What to produce:
Under this line are the records; write out word for word the part that begins at the line containing "index mcp: (743, 640)" and ends at the line containing "pinky mcp: (656, 665)", and no more.

[Bounding boxes with keypoints]
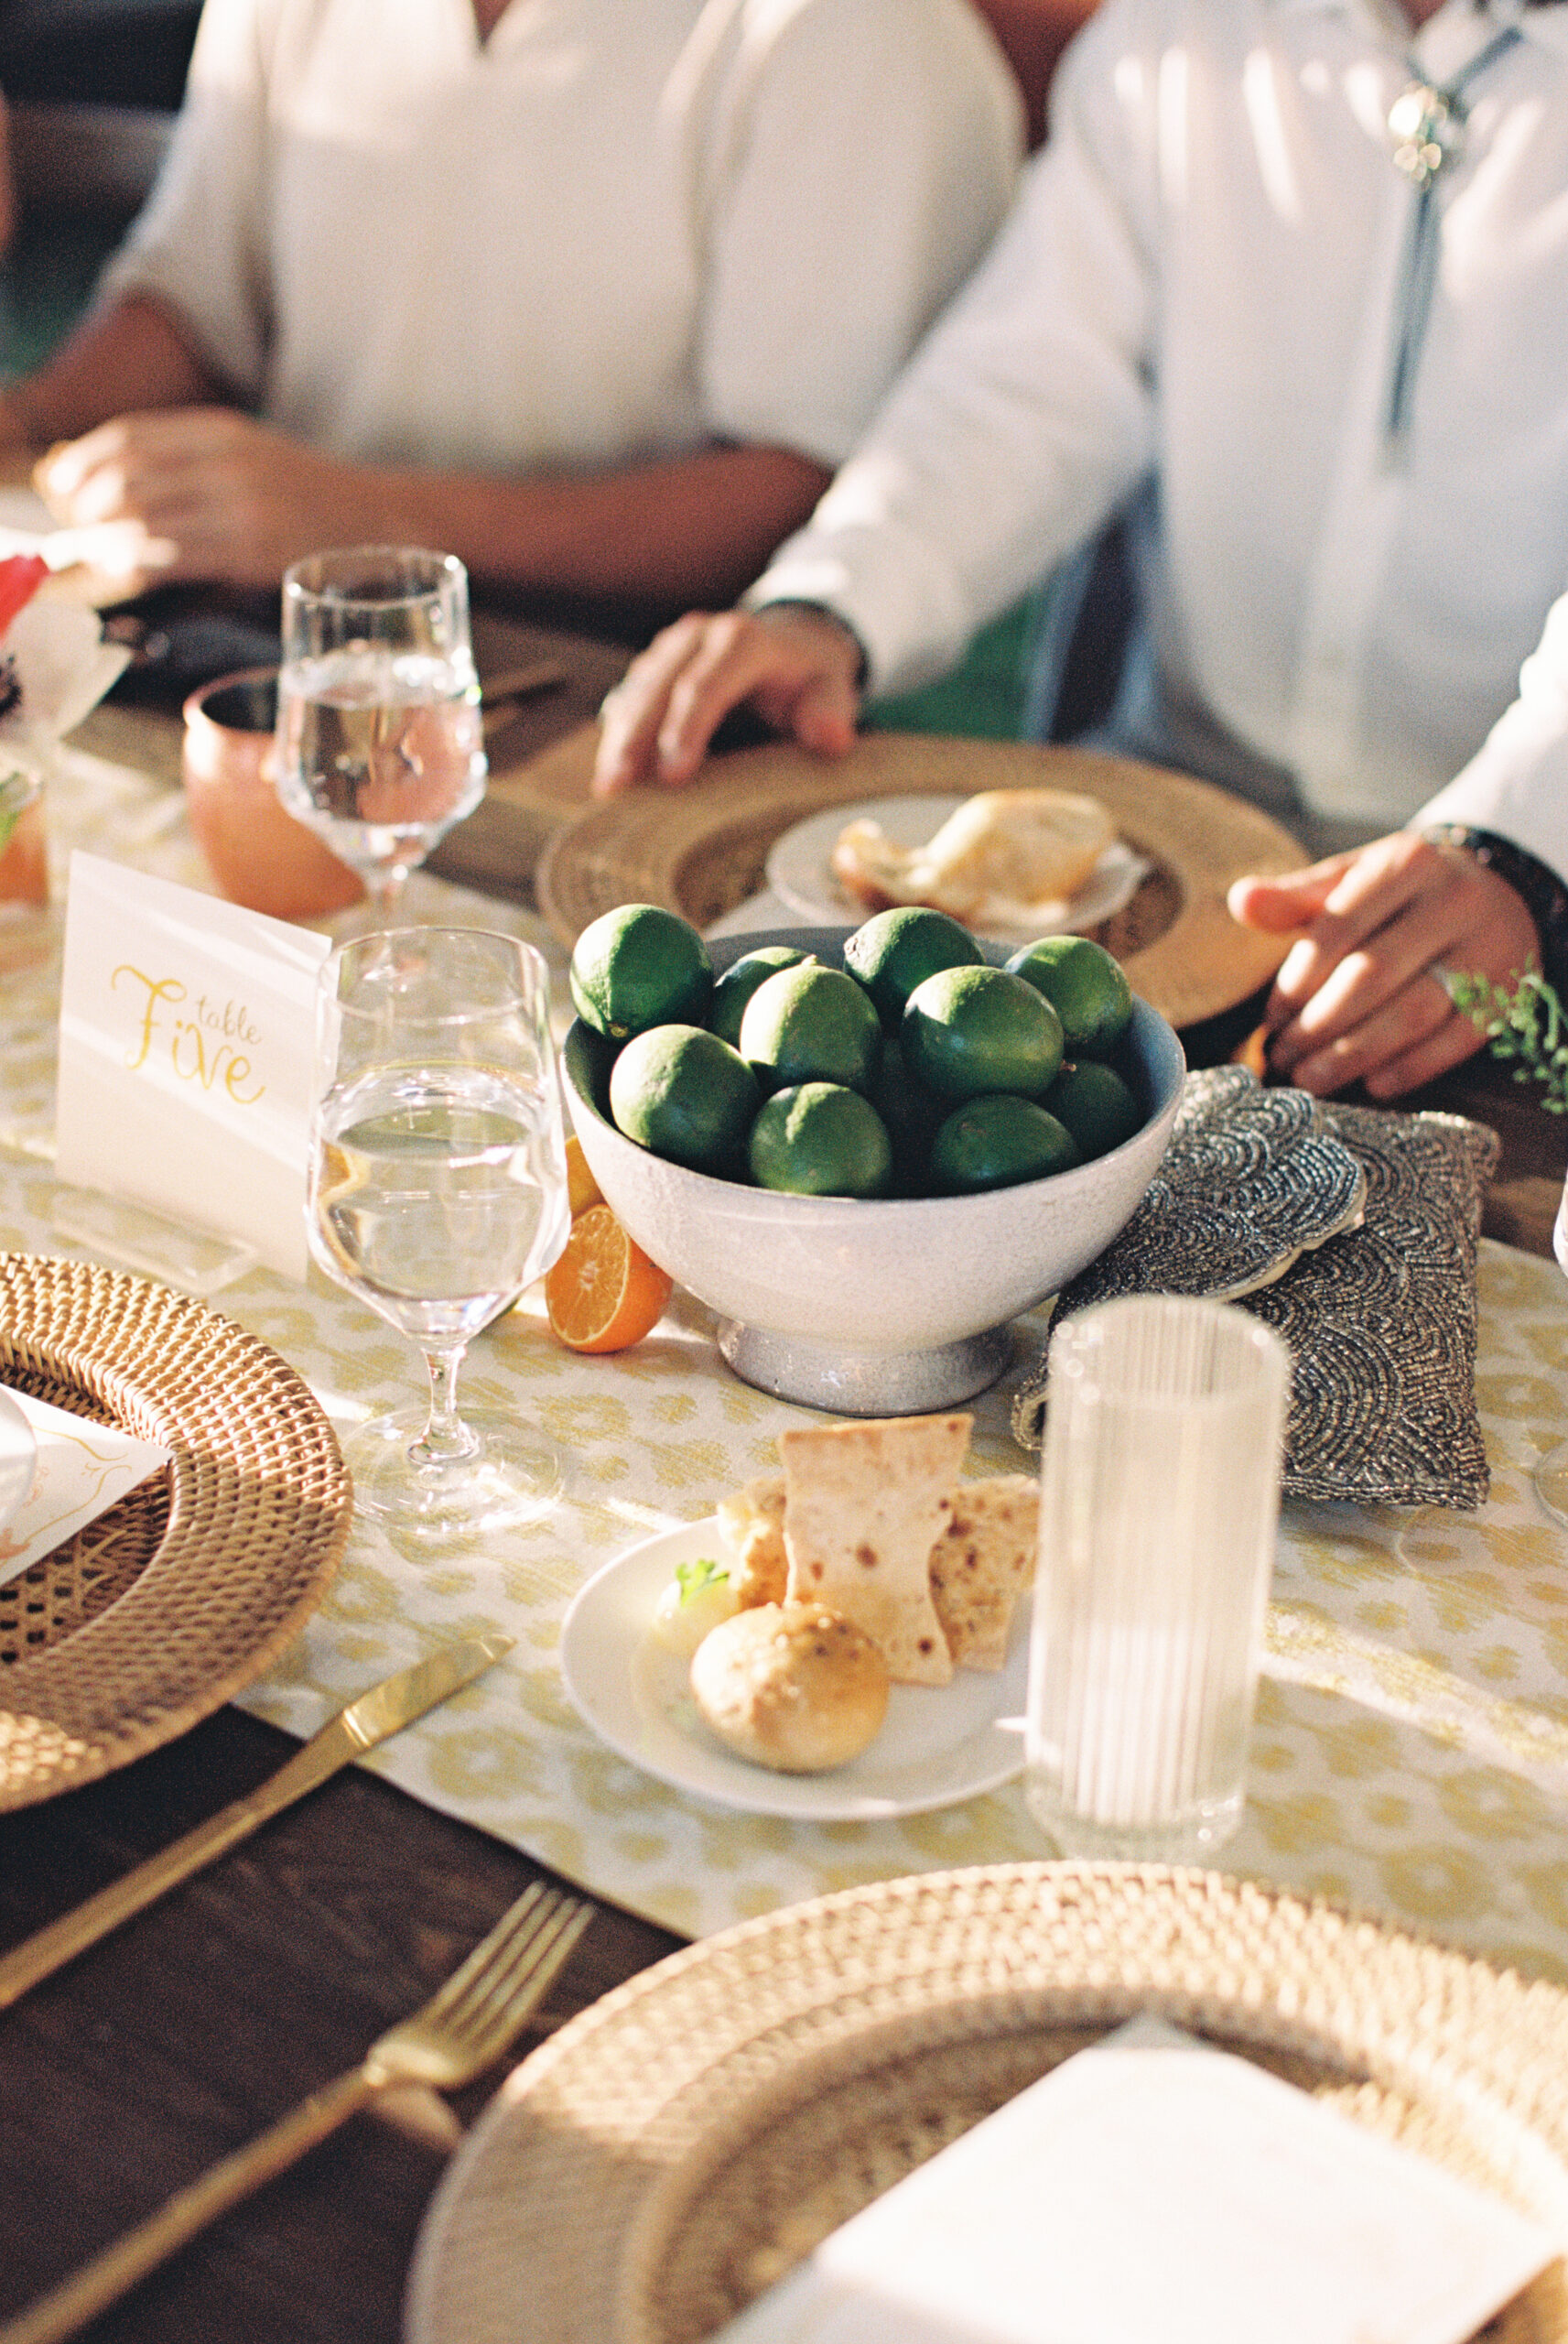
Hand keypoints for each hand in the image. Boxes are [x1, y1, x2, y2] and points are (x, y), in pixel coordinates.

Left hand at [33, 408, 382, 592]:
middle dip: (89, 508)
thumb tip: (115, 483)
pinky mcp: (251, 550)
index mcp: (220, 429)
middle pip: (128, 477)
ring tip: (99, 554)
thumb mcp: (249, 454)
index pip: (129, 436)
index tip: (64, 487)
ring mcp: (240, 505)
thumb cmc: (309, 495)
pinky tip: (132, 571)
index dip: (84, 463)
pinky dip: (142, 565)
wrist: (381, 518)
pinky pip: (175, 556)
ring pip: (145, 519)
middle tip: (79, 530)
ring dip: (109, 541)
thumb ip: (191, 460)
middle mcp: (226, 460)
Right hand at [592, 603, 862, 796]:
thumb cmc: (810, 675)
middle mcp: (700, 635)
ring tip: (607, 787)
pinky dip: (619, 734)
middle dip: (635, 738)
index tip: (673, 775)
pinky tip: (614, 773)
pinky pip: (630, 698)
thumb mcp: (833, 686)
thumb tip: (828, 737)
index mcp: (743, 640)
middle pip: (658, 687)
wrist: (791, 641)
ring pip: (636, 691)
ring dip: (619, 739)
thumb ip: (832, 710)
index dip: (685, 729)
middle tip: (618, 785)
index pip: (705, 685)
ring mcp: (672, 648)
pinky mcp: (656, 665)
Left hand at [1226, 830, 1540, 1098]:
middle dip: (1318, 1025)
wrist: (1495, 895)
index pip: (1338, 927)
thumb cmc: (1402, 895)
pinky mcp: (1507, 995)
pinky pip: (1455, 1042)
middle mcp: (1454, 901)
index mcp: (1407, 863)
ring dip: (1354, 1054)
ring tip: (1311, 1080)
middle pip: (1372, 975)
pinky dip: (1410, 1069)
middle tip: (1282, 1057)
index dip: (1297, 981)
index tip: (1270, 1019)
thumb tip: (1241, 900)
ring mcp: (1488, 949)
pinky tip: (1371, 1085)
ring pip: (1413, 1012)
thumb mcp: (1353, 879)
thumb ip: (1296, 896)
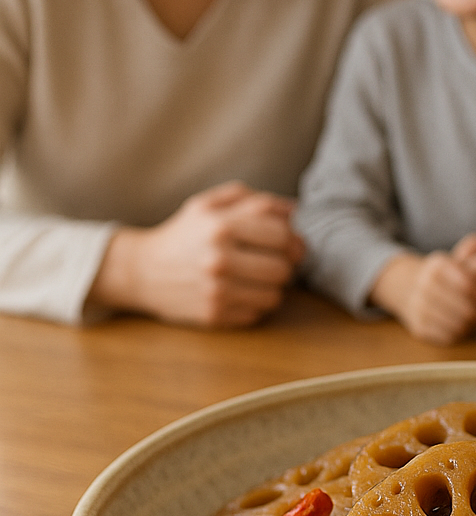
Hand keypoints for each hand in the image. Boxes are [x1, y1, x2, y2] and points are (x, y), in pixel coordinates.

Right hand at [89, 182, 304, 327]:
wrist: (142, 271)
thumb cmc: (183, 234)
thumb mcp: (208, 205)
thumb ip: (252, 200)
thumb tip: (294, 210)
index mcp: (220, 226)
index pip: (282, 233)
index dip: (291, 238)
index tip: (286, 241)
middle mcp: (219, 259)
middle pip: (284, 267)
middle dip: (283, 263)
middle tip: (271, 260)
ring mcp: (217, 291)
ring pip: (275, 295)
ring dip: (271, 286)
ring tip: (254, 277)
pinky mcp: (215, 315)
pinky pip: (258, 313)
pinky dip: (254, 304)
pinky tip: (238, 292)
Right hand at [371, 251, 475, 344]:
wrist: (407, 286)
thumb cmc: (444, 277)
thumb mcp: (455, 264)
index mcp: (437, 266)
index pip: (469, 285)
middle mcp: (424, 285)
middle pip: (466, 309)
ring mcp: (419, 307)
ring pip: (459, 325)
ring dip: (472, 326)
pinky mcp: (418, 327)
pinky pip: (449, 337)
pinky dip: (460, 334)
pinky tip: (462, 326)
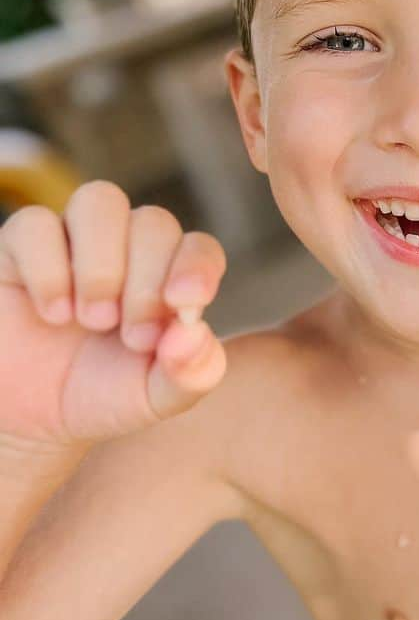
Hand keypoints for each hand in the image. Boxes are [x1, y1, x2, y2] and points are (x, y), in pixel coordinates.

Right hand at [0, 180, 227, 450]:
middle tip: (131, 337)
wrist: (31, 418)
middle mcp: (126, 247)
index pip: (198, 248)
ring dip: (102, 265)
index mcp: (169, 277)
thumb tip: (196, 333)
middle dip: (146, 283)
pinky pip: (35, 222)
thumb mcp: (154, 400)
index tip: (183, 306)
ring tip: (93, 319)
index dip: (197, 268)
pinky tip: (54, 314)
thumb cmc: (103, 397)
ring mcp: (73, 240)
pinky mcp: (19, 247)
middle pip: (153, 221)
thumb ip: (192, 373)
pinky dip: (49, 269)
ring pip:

Answer for the task:
index mcp: (743, 640)
middle pip: (658, 687)
wrist: (791, 641)
ring pip: (636, 691)
ring dip: (619, 739)
thumb ip: (832, 710)
index dip: (685, 729)
middle tip: (618, 785)
index pip: (705, 685)
ring mcp: (672, 648)
pinky mcp: (656, 665)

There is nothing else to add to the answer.